▸ **Your assignment**: What is needed is every line of the material that contains "Horizontal".

▸ **Dataset records**:
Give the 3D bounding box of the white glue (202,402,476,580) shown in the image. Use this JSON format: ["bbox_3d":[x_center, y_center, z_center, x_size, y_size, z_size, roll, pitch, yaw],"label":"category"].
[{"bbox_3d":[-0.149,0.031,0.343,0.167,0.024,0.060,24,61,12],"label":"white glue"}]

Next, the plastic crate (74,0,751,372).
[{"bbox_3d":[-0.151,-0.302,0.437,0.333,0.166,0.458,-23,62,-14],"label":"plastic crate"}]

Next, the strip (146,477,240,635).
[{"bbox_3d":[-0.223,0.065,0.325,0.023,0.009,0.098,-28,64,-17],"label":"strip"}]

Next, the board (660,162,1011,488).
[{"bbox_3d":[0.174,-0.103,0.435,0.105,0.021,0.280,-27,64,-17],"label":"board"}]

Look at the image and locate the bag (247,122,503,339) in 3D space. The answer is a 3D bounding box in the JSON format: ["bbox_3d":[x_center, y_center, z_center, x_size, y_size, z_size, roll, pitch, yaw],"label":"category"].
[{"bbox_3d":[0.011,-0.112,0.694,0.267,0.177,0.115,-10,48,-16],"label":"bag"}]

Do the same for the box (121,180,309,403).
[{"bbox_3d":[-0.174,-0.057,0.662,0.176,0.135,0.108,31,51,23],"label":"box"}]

...

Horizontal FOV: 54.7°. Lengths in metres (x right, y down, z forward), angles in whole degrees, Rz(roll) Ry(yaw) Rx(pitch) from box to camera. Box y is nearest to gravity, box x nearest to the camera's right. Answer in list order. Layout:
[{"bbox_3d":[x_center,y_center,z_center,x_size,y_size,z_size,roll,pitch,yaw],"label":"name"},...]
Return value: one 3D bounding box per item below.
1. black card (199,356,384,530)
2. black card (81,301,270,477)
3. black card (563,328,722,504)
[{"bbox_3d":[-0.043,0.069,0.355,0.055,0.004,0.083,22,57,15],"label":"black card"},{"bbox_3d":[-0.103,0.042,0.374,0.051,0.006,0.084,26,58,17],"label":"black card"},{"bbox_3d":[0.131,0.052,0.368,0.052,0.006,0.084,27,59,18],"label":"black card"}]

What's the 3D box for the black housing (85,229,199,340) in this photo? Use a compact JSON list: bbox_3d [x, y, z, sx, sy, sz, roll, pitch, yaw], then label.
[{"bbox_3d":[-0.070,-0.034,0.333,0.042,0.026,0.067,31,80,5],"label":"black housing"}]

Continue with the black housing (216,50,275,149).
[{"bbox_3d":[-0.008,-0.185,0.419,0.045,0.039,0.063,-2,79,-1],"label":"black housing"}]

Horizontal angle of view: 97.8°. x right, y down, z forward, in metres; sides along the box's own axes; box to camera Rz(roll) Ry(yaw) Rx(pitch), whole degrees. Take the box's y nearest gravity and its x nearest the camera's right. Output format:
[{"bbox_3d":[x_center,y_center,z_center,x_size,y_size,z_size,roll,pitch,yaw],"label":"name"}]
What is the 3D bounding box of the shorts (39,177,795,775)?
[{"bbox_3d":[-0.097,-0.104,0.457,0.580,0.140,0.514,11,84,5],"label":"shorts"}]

▸ **Completed exercise**:
Horizontal FOV: 54.7°. Lengths in metres (x right, y down, z forward), angles in whole degrees, Rz(roll) Ry(yaw) Rx(pitch) from box to camera. Box y is nearest to gravity, box x nearest to the camera's right. Answer in list order. Layout:
Horizontal angle of view: 97.8°. x right, y down, z forward, in metres; sides along the box's own axes; box to camera Rz(roll) Ry(yaw) Rx(pitch), whole degrees. Take the box's y nearest gravity and its x nearest the camera's right. Output format:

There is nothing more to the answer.